The nominal growth rate of GVA of agriculture and allied activities is projected at a record low of 0.8%in FY26, down from 10.4% in 2024-25, majorly due to negative food inflation.
The Impact of Negative Food Inflation
Food inflation rose to 10.87% in October, 2024 on year and since then it has plunged to (-) 3.91% in November, 2025, largely driven by base effect and subdued prices of vegetables, cereals, pulses, meat, eggs and spices. Food inflation has remained in the negative zone for the sixth consecutive month in November, 2025.
“The Government interventions have remained agile, balancing demand and supply to largely contain food prices for consumers. Coupled with weak global price signals, agricultural prices in 2025 remained broadly subdued across most cereals, pulses, and oilseeds, limiting farm-gate price realization and value capture by farmers,” Shweta Saini, CEO, Arcus Policy Research, said.
Saini stated as a result, agricultural growth in FY26 appears to be driven more by volume expansion than by price-led gains, underscoring the need to strengthen income-growth pathways for farmers.
The sector is expected to have a GVA growth of 3.1% in FY26, according to the first advance estimates released by the National Statistics Office on Wednesday. The GVA grew 4.6% in FY25 and 2.7% in FY24.
Production Stability and Niti Aayog Projections
Overall crop production conditions have remained broadly stable, barring weather-related disruptions in select commodities such as onions, tomatoes, rice, and tur due to unseasonal rains.
Ramesh Chand, member, Niti Aayog recently stated that agri-sector growth is likely to be close to 4% in FY26. Crops account for roughly 55% of farm-sector GVA, and the livestock sector’s share is 30%.
In the first quarter of FY26, the agri and allied sector GVA growth in nominal terms was 3.2%, a sharp decline from 7.5% in the same quarter of 2024-25.
Ashok Gulati, agricultural-economist has identified factors such high base period growth, excessive and untimely rainfall in some areas damaged crops and food prices collapse, especially veggies for lower projection of agri-growth in the current fiscal. Support by above normal monsoon rains, foodgrain – rice, wheat, pulses and coarse cereal production rose to a record 357.73 million tonne (MT) in 2024-25 crop year (July-June), up from 332.30 million tonnes in 2023-24, according to the agriculture ministry.

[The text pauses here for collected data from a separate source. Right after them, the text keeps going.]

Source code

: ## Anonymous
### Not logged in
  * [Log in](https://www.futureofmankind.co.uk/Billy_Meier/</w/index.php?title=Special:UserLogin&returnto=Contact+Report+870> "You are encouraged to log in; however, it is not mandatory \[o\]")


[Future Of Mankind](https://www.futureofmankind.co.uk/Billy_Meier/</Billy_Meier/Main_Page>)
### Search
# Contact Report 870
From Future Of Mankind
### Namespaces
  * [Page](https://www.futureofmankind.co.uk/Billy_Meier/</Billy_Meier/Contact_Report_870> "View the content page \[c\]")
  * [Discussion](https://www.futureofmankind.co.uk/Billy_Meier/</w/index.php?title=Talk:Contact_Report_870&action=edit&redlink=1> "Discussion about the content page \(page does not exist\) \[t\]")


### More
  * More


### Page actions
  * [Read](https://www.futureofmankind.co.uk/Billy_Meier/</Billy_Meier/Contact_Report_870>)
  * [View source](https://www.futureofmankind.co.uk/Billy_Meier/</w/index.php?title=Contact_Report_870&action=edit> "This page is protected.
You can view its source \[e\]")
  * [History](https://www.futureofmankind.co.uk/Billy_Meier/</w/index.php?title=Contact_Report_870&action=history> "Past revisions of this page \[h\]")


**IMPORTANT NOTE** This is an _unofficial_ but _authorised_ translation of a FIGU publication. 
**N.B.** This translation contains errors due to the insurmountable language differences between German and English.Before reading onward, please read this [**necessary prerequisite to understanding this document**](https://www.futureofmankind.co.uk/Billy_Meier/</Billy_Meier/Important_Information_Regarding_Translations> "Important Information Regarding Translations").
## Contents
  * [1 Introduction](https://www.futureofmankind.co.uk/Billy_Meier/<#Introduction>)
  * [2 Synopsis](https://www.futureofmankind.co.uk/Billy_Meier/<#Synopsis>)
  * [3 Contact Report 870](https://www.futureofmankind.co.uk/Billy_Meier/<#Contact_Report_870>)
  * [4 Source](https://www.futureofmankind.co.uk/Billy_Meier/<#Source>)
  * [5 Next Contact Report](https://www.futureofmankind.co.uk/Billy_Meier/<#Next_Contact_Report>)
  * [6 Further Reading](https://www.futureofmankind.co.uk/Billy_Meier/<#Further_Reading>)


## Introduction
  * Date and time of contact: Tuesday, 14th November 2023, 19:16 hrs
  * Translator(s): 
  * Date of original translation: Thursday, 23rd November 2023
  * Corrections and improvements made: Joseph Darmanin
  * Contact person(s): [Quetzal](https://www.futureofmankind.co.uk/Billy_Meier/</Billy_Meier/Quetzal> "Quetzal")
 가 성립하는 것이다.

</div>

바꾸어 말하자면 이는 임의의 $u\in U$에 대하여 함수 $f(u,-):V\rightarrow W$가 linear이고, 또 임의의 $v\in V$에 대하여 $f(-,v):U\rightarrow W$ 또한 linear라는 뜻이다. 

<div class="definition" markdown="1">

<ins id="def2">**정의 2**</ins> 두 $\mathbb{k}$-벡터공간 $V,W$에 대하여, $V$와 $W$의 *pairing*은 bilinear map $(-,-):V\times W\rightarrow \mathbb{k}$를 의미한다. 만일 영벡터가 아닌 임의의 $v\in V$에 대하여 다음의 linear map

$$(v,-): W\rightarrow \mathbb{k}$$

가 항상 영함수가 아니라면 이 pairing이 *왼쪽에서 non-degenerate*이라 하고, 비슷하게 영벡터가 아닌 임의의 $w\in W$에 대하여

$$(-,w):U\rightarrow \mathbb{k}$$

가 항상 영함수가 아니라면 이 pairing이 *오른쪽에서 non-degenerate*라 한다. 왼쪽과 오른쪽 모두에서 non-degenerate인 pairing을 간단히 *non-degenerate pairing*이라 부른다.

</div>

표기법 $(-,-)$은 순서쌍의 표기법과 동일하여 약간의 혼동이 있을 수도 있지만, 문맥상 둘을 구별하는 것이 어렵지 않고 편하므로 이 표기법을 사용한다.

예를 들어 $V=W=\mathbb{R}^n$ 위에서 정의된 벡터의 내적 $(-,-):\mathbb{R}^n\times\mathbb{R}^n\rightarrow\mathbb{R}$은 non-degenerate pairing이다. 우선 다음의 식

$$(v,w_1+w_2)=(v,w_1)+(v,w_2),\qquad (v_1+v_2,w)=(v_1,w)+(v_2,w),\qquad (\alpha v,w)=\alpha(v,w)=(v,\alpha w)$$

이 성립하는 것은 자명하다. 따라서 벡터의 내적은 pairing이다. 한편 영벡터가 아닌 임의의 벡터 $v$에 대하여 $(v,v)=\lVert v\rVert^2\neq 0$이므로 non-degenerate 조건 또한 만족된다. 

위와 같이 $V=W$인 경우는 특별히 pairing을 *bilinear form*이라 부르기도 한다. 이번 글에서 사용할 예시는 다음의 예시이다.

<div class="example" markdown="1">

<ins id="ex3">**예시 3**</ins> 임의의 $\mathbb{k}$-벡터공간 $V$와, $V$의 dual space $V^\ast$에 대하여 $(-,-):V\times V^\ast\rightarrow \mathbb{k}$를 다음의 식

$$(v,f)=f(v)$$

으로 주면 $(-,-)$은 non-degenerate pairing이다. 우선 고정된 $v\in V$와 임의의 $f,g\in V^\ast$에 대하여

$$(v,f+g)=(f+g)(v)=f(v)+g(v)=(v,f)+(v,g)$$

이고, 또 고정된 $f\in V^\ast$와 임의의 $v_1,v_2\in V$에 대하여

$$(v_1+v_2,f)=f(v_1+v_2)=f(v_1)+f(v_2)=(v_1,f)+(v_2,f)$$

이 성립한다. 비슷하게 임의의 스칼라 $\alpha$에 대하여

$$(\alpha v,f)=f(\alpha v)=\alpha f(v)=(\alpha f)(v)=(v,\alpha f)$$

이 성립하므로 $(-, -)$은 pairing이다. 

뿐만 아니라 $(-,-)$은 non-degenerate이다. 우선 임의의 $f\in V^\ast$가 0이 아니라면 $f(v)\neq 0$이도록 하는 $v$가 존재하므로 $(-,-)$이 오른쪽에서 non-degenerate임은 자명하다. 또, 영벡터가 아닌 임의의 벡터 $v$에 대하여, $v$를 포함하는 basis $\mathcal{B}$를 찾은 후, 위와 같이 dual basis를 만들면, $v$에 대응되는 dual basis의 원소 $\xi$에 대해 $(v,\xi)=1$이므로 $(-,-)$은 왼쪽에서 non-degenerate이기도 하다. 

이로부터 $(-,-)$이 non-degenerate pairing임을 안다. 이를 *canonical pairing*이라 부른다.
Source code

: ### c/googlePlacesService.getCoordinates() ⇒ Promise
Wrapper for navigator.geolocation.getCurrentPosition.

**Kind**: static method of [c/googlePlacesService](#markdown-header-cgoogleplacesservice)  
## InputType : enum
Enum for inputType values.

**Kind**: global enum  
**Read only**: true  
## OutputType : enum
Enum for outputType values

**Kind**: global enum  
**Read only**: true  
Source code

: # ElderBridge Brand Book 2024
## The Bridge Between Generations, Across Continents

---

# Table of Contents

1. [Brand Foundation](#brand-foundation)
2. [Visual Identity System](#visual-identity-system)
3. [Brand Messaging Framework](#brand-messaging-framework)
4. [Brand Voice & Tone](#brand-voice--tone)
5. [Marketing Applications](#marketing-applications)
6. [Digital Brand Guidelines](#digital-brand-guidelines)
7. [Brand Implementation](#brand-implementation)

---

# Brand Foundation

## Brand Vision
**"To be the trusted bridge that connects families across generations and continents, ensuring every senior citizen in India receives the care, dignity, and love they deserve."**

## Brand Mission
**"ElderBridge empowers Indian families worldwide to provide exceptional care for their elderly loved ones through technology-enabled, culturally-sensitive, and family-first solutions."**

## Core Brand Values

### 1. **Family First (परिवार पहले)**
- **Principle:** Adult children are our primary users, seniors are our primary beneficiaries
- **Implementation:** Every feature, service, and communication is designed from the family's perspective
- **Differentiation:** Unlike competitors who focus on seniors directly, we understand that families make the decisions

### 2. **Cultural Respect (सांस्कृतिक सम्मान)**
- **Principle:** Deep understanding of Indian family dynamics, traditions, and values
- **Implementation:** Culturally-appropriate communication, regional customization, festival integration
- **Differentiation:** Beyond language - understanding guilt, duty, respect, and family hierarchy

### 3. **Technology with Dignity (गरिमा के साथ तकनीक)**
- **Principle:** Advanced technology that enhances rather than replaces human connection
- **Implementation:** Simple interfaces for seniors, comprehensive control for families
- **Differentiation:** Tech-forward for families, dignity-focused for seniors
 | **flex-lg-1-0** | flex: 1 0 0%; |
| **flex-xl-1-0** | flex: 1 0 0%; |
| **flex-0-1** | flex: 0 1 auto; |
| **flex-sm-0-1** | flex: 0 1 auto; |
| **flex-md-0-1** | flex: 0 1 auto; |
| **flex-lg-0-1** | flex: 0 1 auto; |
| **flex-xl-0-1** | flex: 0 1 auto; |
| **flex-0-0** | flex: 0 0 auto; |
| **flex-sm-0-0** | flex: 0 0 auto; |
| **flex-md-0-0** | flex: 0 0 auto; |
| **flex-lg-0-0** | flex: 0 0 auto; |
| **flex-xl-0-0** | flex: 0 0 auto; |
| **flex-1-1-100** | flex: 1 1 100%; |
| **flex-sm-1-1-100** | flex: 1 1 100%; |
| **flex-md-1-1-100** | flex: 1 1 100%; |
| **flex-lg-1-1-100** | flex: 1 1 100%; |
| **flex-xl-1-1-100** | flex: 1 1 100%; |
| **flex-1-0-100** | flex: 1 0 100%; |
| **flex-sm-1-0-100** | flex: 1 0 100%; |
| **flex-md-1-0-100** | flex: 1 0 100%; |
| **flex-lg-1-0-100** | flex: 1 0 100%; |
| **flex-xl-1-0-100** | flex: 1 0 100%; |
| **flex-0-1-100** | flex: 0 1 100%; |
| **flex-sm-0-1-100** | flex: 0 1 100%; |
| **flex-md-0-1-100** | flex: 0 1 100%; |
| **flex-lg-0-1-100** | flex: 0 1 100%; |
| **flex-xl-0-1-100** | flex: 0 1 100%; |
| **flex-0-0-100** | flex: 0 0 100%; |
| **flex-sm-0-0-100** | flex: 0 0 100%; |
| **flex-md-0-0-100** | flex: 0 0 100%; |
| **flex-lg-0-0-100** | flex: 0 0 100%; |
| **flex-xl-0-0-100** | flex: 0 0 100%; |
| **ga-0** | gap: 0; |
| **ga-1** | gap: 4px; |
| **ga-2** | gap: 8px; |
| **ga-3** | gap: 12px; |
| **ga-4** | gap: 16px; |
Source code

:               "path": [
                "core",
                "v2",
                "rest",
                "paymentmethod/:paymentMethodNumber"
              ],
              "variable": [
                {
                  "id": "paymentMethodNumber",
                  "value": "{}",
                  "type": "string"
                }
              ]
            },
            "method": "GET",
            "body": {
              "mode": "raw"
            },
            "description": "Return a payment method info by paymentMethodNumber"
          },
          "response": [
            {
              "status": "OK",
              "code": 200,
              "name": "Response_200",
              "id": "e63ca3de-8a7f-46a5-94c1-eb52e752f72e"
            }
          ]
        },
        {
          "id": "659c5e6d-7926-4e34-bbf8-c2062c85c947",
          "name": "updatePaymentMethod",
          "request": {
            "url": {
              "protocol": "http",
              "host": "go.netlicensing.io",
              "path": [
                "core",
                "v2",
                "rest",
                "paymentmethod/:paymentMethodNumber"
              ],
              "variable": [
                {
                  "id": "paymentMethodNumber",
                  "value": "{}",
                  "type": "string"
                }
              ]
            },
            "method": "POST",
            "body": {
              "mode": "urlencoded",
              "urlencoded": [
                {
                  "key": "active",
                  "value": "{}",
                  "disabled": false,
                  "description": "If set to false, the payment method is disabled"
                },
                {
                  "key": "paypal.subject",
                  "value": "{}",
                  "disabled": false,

Correspondingly, In 2024-25, the horticulture production which includes fruits and vegetables, increased by 4% to 369.05 MT, up from 354.74 MT in 2023-24.
The crop outlook for 2025-26 is also looking promising with robust sowing in both kharif and rabi seasons.
According to a Crisil analysis, the prices of key vegetables – tomato, onion and potato – during most of part of 2025 ruled way below the 2024 level because of the sharp rise in production induced by higher price realisation in 2024.
Pushan Sharma, Director-Crisil Intelligence had earlier stated that in the current rabi season 2025, the prices of key vegetables such as onion, potato and tomato declined ~38%, ~34% and ~24% on-year, respectively.